Real government links

Here are a few interesting stories and some brief commentary:

1) The non-partisan bureaucracy.

2) On briefings:

Former U.S. Representative Jane Harman, a Democrat who served on every major House security committee before resigning from Congress in 2011, said getting the right briefer can make a big difference in how much lawmakers learn.

“Sometimes these briefings are a game of 20 questions. If you don’t ask exactly the right question, you don’t get the answer,” said Harman.

Note that it may be worth considering the combined implications of 1) and 2), given that briefings often come from bureaucrats.

3) “On occasion, the most striking evidence of power and influence is the invisibility of its source.” From Sailer.

4) Also from Sailer, a couple posts suggesting who is actually writing (at least large parts of) the immigration bill.


3 Responses to Real government links

  1. Handle says:

    Harman and Tester and Wyden are so completely full of it when they say these things, it’s frustrating and absurd.
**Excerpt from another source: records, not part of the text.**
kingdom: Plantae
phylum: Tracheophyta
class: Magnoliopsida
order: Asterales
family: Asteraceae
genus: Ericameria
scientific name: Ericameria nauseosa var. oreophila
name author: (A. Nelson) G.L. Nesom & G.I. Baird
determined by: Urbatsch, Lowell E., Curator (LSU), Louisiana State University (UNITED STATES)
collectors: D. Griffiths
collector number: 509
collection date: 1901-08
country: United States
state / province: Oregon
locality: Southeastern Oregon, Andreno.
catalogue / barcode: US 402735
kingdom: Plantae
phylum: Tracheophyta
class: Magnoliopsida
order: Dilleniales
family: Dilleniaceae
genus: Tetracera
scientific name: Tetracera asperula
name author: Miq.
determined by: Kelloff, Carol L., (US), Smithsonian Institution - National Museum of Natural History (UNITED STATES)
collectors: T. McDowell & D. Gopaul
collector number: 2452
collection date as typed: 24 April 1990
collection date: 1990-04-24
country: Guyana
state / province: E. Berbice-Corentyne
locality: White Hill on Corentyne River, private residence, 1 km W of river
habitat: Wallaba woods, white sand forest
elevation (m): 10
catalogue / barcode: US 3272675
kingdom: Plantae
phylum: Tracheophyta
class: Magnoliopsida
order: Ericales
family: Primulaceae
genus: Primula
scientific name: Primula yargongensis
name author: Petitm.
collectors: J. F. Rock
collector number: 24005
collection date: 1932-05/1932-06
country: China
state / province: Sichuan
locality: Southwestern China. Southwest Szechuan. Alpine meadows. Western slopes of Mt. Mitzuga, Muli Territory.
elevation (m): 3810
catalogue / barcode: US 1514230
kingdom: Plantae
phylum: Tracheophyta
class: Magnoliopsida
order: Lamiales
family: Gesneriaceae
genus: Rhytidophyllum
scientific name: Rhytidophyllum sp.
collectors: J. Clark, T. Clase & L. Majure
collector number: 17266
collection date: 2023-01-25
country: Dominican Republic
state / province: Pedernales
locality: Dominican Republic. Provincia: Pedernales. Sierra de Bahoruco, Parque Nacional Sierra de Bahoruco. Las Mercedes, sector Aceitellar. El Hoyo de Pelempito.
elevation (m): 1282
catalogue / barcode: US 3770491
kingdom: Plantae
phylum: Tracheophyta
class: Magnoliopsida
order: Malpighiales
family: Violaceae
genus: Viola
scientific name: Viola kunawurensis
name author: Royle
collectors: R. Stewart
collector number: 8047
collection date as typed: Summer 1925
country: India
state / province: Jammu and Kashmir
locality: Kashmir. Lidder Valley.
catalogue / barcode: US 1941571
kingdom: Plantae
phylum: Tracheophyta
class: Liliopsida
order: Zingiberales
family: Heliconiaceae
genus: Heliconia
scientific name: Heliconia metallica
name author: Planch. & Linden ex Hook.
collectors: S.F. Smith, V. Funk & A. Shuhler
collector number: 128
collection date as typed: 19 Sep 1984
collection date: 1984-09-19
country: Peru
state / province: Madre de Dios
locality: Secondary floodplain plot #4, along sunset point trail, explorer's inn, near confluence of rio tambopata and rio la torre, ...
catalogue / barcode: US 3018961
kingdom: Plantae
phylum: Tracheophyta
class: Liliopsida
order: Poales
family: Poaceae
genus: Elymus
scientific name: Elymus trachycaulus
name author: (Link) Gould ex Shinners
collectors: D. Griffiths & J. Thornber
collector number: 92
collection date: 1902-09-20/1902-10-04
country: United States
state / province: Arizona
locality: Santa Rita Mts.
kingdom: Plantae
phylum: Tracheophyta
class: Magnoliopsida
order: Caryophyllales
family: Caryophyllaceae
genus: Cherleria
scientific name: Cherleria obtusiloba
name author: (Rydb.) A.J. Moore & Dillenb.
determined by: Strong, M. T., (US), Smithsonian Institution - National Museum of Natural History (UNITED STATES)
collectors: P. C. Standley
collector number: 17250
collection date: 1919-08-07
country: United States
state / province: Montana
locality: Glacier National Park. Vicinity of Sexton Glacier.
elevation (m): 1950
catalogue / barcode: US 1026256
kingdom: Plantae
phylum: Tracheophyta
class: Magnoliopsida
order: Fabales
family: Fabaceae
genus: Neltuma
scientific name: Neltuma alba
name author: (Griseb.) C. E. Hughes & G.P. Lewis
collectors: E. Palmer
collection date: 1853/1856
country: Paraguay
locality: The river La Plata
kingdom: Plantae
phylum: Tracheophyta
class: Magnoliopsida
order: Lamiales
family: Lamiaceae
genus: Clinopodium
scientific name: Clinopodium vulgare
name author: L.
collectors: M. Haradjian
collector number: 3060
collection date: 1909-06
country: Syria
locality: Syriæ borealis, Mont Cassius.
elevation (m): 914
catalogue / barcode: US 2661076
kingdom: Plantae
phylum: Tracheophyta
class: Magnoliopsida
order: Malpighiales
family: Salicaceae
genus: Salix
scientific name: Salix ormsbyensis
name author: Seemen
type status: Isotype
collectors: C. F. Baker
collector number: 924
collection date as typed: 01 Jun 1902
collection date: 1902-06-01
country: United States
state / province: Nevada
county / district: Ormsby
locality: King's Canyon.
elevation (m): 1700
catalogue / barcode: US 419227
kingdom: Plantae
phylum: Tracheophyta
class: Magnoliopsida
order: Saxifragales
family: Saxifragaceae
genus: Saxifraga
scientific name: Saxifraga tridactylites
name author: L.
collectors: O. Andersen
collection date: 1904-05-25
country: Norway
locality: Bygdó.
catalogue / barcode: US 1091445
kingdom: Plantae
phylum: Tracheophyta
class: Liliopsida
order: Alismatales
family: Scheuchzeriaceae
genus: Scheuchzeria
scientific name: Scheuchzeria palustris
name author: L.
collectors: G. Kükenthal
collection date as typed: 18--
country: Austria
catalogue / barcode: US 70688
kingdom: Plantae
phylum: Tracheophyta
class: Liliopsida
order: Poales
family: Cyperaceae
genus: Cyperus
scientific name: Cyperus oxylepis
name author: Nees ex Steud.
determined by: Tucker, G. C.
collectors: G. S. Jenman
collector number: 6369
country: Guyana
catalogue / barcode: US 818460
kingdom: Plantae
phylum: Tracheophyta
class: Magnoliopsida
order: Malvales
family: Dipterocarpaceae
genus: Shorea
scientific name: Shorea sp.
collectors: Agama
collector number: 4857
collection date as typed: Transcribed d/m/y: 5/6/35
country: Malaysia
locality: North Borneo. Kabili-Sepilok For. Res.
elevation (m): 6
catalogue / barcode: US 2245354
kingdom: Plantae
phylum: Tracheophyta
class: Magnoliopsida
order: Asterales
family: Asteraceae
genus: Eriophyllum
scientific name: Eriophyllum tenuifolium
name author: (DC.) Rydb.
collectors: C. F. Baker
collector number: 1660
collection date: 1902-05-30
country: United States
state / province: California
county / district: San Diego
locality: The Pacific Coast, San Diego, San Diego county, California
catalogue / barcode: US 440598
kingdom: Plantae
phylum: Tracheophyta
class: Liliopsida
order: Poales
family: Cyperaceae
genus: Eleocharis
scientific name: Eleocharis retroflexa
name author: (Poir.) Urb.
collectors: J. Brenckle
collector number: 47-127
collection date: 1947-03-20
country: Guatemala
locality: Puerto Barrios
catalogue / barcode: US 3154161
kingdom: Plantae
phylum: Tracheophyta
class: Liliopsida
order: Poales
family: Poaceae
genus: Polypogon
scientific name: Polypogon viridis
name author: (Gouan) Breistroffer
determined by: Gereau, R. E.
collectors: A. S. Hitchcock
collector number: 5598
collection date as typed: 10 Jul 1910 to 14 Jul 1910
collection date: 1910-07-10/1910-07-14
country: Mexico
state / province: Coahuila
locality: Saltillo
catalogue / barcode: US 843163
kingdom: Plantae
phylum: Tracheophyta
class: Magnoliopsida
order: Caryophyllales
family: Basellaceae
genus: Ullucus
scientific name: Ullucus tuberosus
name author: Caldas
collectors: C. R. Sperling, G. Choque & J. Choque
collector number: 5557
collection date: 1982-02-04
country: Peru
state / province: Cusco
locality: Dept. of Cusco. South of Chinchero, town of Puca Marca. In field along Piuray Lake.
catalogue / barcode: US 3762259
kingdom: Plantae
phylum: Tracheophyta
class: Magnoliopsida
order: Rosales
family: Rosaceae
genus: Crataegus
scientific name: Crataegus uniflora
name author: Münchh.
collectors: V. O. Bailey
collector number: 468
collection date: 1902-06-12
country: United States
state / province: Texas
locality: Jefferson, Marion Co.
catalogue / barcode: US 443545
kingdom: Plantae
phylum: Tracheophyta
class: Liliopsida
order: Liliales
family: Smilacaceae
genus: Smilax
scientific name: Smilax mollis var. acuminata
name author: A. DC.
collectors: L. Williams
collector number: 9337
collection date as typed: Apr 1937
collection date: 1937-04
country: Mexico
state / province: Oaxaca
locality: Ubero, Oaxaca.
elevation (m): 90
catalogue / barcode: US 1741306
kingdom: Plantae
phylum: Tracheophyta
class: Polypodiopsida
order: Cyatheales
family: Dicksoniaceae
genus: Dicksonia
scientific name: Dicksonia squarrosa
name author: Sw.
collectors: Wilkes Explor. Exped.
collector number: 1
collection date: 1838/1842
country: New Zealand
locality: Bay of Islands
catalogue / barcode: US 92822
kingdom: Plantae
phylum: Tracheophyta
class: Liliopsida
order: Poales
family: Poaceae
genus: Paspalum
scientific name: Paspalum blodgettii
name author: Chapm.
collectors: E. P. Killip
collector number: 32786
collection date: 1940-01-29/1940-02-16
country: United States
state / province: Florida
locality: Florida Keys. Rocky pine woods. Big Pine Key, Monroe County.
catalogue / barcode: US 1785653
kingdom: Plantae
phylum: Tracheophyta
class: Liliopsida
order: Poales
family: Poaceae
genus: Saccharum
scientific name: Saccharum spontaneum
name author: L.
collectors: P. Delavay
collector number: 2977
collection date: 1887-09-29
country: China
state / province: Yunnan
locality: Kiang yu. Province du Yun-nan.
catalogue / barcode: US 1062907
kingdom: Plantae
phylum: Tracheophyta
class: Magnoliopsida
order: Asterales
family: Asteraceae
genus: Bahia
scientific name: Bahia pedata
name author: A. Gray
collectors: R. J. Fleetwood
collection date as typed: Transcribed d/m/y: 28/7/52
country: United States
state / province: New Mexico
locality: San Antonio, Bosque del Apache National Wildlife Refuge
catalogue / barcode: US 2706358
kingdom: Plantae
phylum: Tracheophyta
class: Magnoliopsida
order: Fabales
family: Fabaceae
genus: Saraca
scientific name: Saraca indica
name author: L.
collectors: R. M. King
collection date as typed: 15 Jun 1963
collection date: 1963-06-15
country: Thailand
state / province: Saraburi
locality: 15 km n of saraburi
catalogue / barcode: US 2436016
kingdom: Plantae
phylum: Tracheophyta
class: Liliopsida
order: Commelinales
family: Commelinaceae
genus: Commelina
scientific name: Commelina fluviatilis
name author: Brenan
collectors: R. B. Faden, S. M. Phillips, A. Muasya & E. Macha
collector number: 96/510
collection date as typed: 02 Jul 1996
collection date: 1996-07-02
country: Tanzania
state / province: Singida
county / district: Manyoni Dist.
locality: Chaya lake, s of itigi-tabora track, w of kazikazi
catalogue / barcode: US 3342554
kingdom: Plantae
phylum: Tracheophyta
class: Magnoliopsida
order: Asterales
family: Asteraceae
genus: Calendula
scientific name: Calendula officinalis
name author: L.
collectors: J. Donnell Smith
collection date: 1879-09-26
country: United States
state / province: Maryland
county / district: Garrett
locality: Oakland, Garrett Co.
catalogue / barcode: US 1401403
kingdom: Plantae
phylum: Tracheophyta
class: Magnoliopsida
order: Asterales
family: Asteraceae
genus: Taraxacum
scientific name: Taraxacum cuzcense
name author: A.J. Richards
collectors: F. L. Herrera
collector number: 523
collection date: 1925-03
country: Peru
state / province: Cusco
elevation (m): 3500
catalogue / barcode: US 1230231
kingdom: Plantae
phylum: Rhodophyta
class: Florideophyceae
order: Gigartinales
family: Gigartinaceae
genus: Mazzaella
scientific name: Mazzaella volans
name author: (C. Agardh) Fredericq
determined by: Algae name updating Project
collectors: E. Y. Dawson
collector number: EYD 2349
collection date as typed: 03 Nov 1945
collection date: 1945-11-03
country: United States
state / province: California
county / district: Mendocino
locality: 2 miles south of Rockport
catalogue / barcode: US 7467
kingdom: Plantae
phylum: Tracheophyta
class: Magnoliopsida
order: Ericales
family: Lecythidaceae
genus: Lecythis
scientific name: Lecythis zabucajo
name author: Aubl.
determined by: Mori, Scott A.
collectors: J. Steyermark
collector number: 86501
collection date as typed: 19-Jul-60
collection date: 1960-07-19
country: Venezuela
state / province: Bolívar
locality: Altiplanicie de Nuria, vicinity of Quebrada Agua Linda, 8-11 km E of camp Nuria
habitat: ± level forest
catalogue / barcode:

What bogus excuses, “Well, ok, so, yeah, they briefed us dozens of times about this stuff using the same Powerpoint you see at the Guardian, but, I mean, you can’t just expect us to understand or remember anything based on that, can you? That sneaky Intelligence Community! It’s like they expect you to be able to follow along or something! I mean, “… the quality of closed briefings depends largely on … whether members go in with a working knowledge of programs.” which, you know, is completely unrealistic because it’s only our main responsibility to pretend we care to have that knowledge.”

    Would you believe they assigned Rubio to the SSCI too as one of the few minority (party) slots? Crazy. They’re all far too busy raising money or pushing Amnesty to do learn anything anyway.

    Or setting up intelligence civil rights protection commissions (to do their oversight job for them) only to showboat about having done so – and then refusing or forgetting to fund them (so that nobody is actually doing the overseeing, because, damn, that requires a lot of reading and learning!)

    Look, I sympathize, this stuff is really complicated! There’s a lengthy learning curve and even career professionals have a hard time keeping it all straight. It doesn’t help that half the complication is the law itself, which was forwarded to the Congress by …. the members of the Intelligence Committees.

    • Handle says:

      By the way, relatedly, Sailer’s my favorite, but this is an example of his mild Israel-paranoia (I don’t detect any genuine animus) getting the better of him. We don’t backdoor spy on US persons by using other entities, and believe me, USG is definitely the dog and definitely does the wagging.

      Well, ok, only 99% of the time. But that’s true with all our close international partners. The 1% of the time is when they have better access to something than we do – usually because it’s a direct threat in their backyard and they’ve spent years and billions preparing and building an infrastructure there.

      Is there anything going on in the world right now of interest to USG but in a place with typically low USG influence and in a friend’s backyard?

  2. dearieme says:

    O has spent much effort in hiding details of the circumstances of his life, presumably because he feels that public knowledge of them would exact a political penalty.

    Yet the US security services must surely know about those circumstances.

    So they have (I assume) considerable power of blackmail over him, as they must over most of the legislators too.

    Who shall supervise the supervisors? Who whom?